→ Supplied text:
-- start --
# Abstract Nonsense

## Alternating Forms

Point of post: In this post we discuss the concept of alternating forms as is discussed in section 30 of Halmos.

Motivation

So in our last post we restricted our study of multilinear algebra to that of spaces of the form $\text{Mult}_n\left(\mathscr{V}\right)$ in the attempt to better approximate multilinear forms which are near and dear to us, (e.g. the determinant). Thus, we continue on this path to study alternating forms, the abstractification of the observation that if two columns (or rows) in a matrix are the same, then the determinant is zero. This is really where things start to get interesting.

Alternating Forms

Let $\mathscr{V}$ be a finite dimensional $F$-space and $K\in\text{Mult}_n\left(\mathscr{V}\right)$ we call $K$ alternating if

$K(x_1,\cdots,\underbrace{x}_{k^{\text{th}}},\cdots,\underbrace{x}_{\ell^{\text{th}}},\cdots,x_n)=0$

for any $\ell,k\in[n]$. In other words $K$ is zero whenever any two of it’s arguments are equal. The first result that we can see from such $n$-forms is that they’re alternating. Indeed

Theorem: Let $\mathscr{V}$ be a finite dimensional $F$-space and let $K\in\text{Mult}_n\left(\mathscr{V}\right)$  be alternating, then $K$ is skew-symmetric.
-- end --
→ Stored rows:
-- start --
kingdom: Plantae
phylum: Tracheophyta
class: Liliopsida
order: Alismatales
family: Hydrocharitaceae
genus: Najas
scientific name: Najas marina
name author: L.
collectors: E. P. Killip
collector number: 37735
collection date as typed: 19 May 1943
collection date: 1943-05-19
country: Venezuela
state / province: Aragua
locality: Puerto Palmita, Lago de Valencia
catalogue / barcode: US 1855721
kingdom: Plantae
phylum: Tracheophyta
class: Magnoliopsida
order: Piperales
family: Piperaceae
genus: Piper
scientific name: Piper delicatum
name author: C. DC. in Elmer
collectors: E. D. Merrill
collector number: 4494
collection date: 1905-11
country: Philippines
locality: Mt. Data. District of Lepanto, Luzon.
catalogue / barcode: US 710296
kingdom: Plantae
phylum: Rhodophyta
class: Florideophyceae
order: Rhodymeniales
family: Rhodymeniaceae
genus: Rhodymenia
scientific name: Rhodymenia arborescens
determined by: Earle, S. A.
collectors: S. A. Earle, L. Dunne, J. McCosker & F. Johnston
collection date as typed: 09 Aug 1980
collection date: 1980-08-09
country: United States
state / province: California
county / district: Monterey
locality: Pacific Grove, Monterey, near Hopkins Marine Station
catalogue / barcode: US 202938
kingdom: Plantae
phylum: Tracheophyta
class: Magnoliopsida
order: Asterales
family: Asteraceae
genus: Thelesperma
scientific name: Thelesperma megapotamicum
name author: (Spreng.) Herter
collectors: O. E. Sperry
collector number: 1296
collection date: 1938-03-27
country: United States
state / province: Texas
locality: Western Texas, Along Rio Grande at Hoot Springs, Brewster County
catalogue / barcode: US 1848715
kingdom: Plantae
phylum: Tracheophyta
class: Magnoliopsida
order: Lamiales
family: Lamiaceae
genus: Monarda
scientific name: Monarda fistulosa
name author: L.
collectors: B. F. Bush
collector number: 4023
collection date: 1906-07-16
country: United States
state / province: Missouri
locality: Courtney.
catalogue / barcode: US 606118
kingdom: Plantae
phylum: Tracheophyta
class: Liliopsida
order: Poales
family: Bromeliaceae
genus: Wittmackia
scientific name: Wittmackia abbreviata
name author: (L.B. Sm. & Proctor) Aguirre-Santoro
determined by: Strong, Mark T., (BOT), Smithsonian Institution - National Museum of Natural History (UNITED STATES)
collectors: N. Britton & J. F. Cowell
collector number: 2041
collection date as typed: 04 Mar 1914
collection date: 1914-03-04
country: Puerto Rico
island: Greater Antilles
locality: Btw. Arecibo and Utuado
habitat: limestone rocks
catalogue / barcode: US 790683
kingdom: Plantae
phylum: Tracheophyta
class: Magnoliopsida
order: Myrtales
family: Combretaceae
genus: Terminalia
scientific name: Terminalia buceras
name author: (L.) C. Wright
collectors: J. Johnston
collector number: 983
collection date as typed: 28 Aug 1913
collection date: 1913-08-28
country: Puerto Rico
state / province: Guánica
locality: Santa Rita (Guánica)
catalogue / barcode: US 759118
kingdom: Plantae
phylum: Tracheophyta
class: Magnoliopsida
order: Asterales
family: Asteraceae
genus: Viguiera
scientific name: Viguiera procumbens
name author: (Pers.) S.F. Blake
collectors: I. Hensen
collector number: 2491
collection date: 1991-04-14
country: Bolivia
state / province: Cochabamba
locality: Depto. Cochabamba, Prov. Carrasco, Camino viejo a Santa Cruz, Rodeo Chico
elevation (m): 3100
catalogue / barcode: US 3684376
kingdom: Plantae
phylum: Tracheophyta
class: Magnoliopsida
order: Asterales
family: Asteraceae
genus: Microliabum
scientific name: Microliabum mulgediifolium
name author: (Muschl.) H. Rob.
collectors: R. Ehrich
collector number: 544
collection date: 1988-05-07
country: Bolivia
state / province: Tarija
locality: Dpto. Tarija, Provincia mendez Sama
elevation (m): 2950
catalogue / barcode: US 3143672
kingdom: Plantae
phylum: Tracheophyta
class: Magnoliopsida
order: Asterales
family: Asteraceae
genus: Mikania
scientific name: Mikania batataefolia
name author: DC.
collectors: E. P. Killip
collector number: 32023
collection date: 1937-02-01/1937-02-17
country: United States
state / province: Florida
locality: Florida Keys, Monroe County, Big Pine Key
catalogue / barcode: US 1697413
-- end --
→ Tasks to perform:
(1) Give every heading in the post on alternating forms in the order they appear, repeats included.
(2) Continue the post on alternating forms from its last sentence.
The rows have no connection to the post on alternating forms.

→ Responses to the exercise:
(1)
Abstract Nonsense
Alternating Forms
Motivation
Alternating Forms

(2)
Proof: We first note for any two $\ell,k\in[n]$ we have by multilinearity that

\begin{aligned}K(x_1,\cdots,\underbrace{x+y}_{k^{\text{th}}},\cdots,\underbrace{x+y}_{\ell^{\text{th}}},\cdots,x_n)=& K\left(x_1,\cdots,x,\cdots,x,\cdots,x_n\right)\\ &+K\left(x,\cdots,y,\cdots,x,\cdots,x_n\right)\\ &+K\left(x_1,\cdots,y,\cdots,y,\cdots,x_n\right)\\ &+K\left(x_1,\cdots,y,\cdots,x,\cdots,x_n\right)\end{aligned}

But, since $K$ is alternating we may conclude that the left hand side and the first and third terms of the right hand side vanish to give us that

$\displaystyle K(x_1,\cdots,x,\cdots,y,\cdots,x_n)=-K(x_1,\cdots,y,\cdots,x,\cdots,x_n)$

from where it follows by the arbitrariness of $\ell,k$ that for any transposition $\tau\in S_n$ we have that

$\tau K=-K$

and thus if $\pi=\tau_1\cdots\tau_m$ we may recall by the first theorem in the last post that

$\pi K=(\tau_1\cdots\tau_m)K=\tau_1(\cdots(\tau_m K)\cdot)=\tau_1(\cdots(-\tau_2 K)\cdots)=\cdots=(-1)^m K$

(more properly by induction) from where it clearly follows that $\pi K=\text{sgn}(\pi)K$ and thus $K$ is skew-symmetric. $\blacksquare$

Now, intuitively it seems as though the converse of the above is true since, for example taking bilinear forms we see that if $B$ is skew-symmetric then

$B(x,x)=-\underbrace{B(x,x)}_{\text{switching }x\text{s}}$

from where we would like to conclude that $B(x,x)=0$. Unfortunately though there are fields for which $x=-x$ and $x\ne 0$, take $\mathbb{Z}_2$ for example. In particular, this is true precisely when the character of the field is equal to $2$. Thus, with this in mind we are able to make sense of the restrictions in the following theorem:

Theorem: Let $\mathscr{V}$ be a finite dimensional $F$-space with $\text{char}\left(F\right)>2$, then if $K\in\text{Mult}_n\left(\mathscr{V}\right)$ is skew-symmetric then $K$ is alternating.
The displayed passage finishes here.